Should I be worried about BPA?

Should I be worried about BPA?

You might have read the words ‘BPA-free’ a lot lately, but what does this actually mean? Find out more in our mini-guide.

So, what exactly is BPA?

Bisphenol A, commonly referred to as BPA, is an industrial chemical which is added to many resin products and some types of plastic, including food containers, contact lenses and feminine hygiene products. It’s also used in epoxy resin, the material which lines the inside of some metal food and drinks cans as wells as ships’ hulls. As it’s such a common chemical that has been in use for several decades, it can be found in the urine of most adults!

BPA chemical formula with black pen on paper

What’s the BPA problem?

BPA is said to mimic the structure and function of oestrogen, releasing hormones around the body, particularly during early development. Due to its oestrogen-like shape, some scientists think BPA could eventually influence bodily processes, such as growth, cell repair, foetal development, energy levels and reproduction. What’s more, the changes can be passed down to subsequent generations.

BPA is bad for the environment

If it wasn’t enough that BPA can enter our food sources directly, human pollution is also adding to the problem. When discarded plastics are exposed to high levels of UV radiation and salt (yes, both found in our oceans!), they degrade, leaving behind traces of BPA, which leach into our water sources.

BPA has been shown to cause reproductive disorders in crustaceans and shellfish. While testing on marine animals has been somewhat limited, test results so far show that BPA can affect the growth and development as well as the reproductive capacity of a number of aquatic organisms including reptiles, amphibians and fish.

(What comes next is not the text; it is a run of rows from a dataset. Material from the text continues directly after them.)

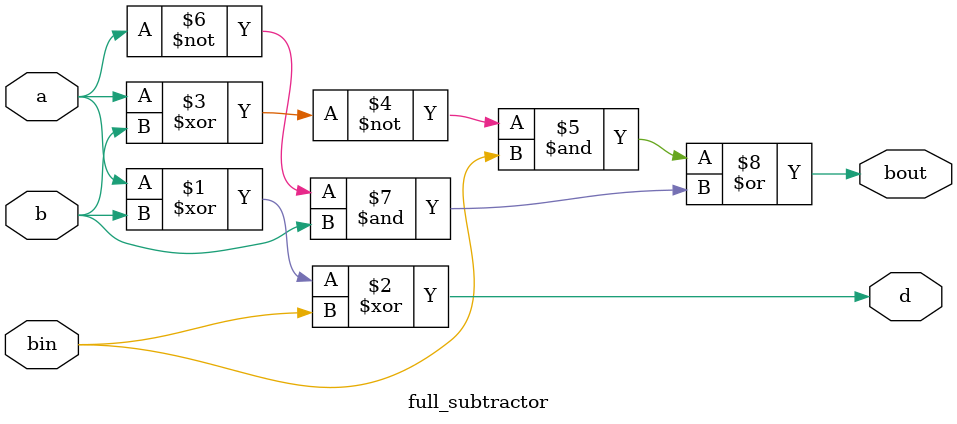
<source format=v>
`timescale 1ns / 1ps


module full_subtractor(
    input a,
    input b,
    input bin,
    output d,
    output bout
);

assign d = (a ^ b) ^ bin;
assign bout = (~(a ^ b) & bin) | (~a & b);

endmodule
</source>
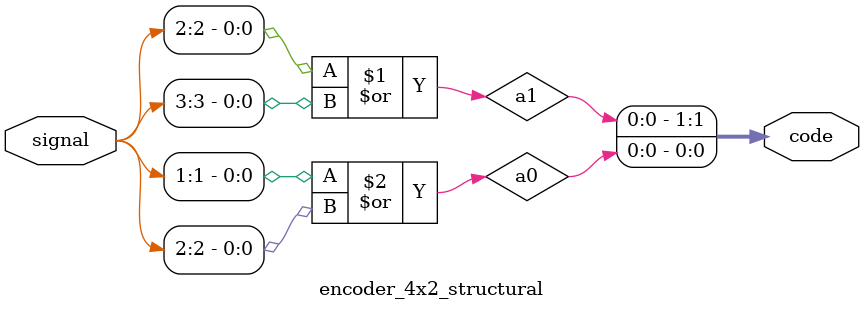
<source format=v>
`timescale 1ns / 1ps


module decoder_2x4_behavioral(
    input [1:0] code,
    output reg [3:0] signal
    );

    // always @(code) begin
    //     if (code == 2'b00) signal = 4'b0001;

    //     else if(code == 2'b01) signal = 4'b0010;
    //     else if(code == 2'b10) signal = 4'b0100;
    //     else signal = 4'b1000;

    // end

    always @(code) begin
        case (code)
            2'b00 : signal = 4'b0001;
            2'b01 : signal = 4'b0010;
            2'b10 : signal = 4'b0100;
            2'b11 : signal = 4'b1000;
        endcase
    end
    
endmodule


module decoder_2x4_dataflow (
    input [1:0] code,
    output [3:0] signal
);

    assign signal = (code == 2'b00) ? 4'b0001:
                    (code == 2'b01) ? 4'b0010:
                    (code == 2'b10) ? 4'b0100: 4'b1000;
    
endmodule


module decoder_2x4_dataflow_d (
    input [1:0] code,
    output [3:0] signal
);
    assign signal[0] = (~code[1]) & (~code[0]);
    assign signal[1] = (~code[1]) & ( code[0]);
    assign signal[2] = ( code[1]) & (~code[0]);
    assign signal[3] = ( code[1]) & ( code[0]);
    
endmodule


module decoder_2x4_structural (
    input [1:0] code,
    output [3:0] signal
);
    wire n0, n1;        // NOT 신호

    not u_not0 (n0, code[0]);
    not u_not1 (n1, code[1]);

    and u_and0 (signal[0], n1, n0);
    and u_and1 (signal[1], n1, code[0]);
    and u_and2 (signal[2], code[1], n0);
    and u_and3 (signal[3], code[1], code[0]);

endmodule


module decoder_7seg(
    input [3:0] hex_value,
    output reg [7:0] seg_7,
    output reg [3:0] com_an
    );
    
    always @(hex_value)begin
        com_an = 4'b0000;
        case (hex_value)       //dgfedcba
            4'b0000 : seg_7 = 8'b11000000;  // 0
            4'b0001 : seg_7 = 8'b11111001;  // 1
            4'b0010 : seg_7 = 8'b10100100;  // 2
            4'b0011 : seg_7 = 8'b10110000;  // 3
            4'b0100 : seg_7 = 8'b10011001;  // 4
            4'b0101 : seg_7 = 8'b10010010;  // 5
            4'b0110 : seg_7 = 8'b10000010;  // 6
            4'b0111 : seg_7 = 8'b11111000;  // 7
            4'b1000 : seg_7 = 8'b10000000;  // 8
            4'b1001 : seg_7 = 8'b10011000;  // 9
            4'b1010 : seg_7 = 8'b10001000;  // A
            4'b1011 : seg_7 = 8'b10000011;  // b
            4'b1100 : seg_7 = 8'b11000110;  // C
            4'b1101 : seg_7 = 8'b10100001;  // d
            4'b1110 : seg_7 = 8'b10000110;  // E
            4'b1111 : seg_7 = 8'b10001110;  // F
        
        endcase
    end
endmodule


module encoder_4x2_behavioral (
    output reg [1:0] code,      // 2비트 출력 : 입력중에 켜진 위치를 이진수로 출력
    input [3:0] signal          // 4비트 입력 : 4개의 신호중에 하나가 1이라고 가정!
);
    
    // always @(signal) begin      // signal 에 변화가 있을 때 마다 동작
        
    //     // signal -> 0001 일때 -> 0번째 입력이 켜진 것
    //     if(signal == 4'b0001)
    //         code = 2'b00;       // 출력 code = 0
        
    //     else if(signal == 4'b0010)
    //         code = 2'b01;
        
    //     else if(signal == 4'b0100)
    //         code = 2'b10;
        
    //     else
    //         code = 2'b11;
    // end

    always @(signal) begin
        case (signal)
            4'b0001 : code = 2'b00;
            4'b0010 : code = 2'b01; 
            4'b0100 : code = 2'b10;
            4'b1000 : code = 2'b11;
            default : code = 2'b00;
        endcase        
    end

endmodule


module encoder_4x2_dataflow (
    output [1:0] code,
    input [3:0] signal
);
    
    assign code = (signal == 4'b0001) ? 2'b00:
                  (signal == 4'b0010) ? 2'b01:
                  (signal == 4'b0100) ? 2'b10:
                  (signal == 4'b1000) ? 2'b11: 2'b00;

endmodule


module encoder_4x2_structural (
    output [1:0] code,
    input [3:0] signal
);
    
    wire a0, a1;

    // code[1] = signal[2] OR signal[3]
    // 입력값이 0100 또는 1000 일 경우 code[1]은 1
    or or1(a1, signal[2], signal[3]);

    // code[0] = signal[1] OR signal[3]
    // 입력값이 0010 또는 1000 일 경우 code[0]은 1
    or or0(a0, signal[1], signal[2]);

    assign code = {a1, a0}; // code[1]이 상위비트. code[0]이 하위비트

endmodule
</source>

Dead crab washed up on beach with plastic bottle and ocean waste

What’s more, BPA can bioaccumulate within animals, with greater concentrations occurring further up the food chain all the way to top predators, such as sharks, dolphins, seals… and us! You only have to think of what humans eat, people are also eating the very same fish which have been exposed to the broken-down toxins – yuck!

How do I cut back?

  • Using BPA-free products

Any product made using hard plastic probably contains BPA. Instead, look for products specifically labelled as BPA-free. If a product isn’t labelled, keep in mind that some plastics marked with recycle codes 3 or 7 may be made with BPA.

  • Cut back on cans

Use fresh, dried or frozen produce. Most cans are lined with BPA-containing resin, so it’s best to avoid canned foods and drinks.

  • Avoid heat

Avoid microwaving food in plastic containers or putting them in the dishwasher, because the plastic may break down over time and allow BPA or other harmful chemicals to leach into foods.

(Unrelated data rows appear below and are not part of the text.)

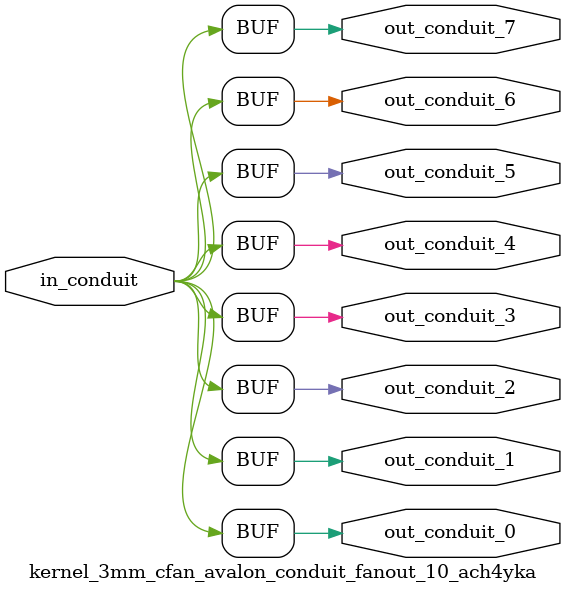
<source format=sv>


 


// --------------------------------------------------------------------------------
//| Avalon Conduit Fan-Out
// --------------------------------------------------------------------------------

// ------------------------------------------
// Generation parameters:
//   output_name:       kernel_3mm_cfan_avalon_conduit_fanout_10_ach4yka
//   numFanOut:         8
//   
// ------------------------------------------

module kernel_3mm_cfan_avalon_conduit_fanout_10_ach4yka (     

// Interface: out_conduit_0
 output                    out_conduit_0,
// Interface: out_conduit_1
 output                    out_conduit_1,
// Interface: out_conduit_2
 output                    out_conduit_2,
// Interface: out_conduit_3
 output                    out_conduit_3,
// Interface: out_conduit_4
 output                    out_conduit_4,
// Interface: out_conduit_5
 output                    out_conduit_5,
// Interface: out_conduit_6
 output                    out_conduit_6,
// Interface: out_conduit_7
 output                    out_conduit_7,

// Interface: in_conduit
 input                   in_conduit

);

   assign  out_conduit_0 = in_conduit;
   assign  out_conduit_1 = in_conduit;
   assign  out_conduit_2 = in_conduit;
   assign  out_conduit_3 = in_conduit;
   assign  out_conduit_4 = in_conduit;
   assign  out_conduit_5 = in_conduit;
   assign  out_conduit_6 = in_conduit;
   assign  out_conduit_7 = in_conduit;

endmodule //


</source>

Clingfilm is especially one to keep your eye on! Using reusable silicone or beeswax wraps both work as great alternatives… and watch out for bottled water that might have been left in the sun!

  • Use (reusable!) alternatives

Buy and store products in glass, porcelain or stainless-steel containers instead of plastic. Not only will this help your plastic footprint, but it’ll help reduce your risk from exposure to BPA – as well as our marine life’s!

By selecting plastic products carefully, then reusing and recycling where possible, we can all make a difference!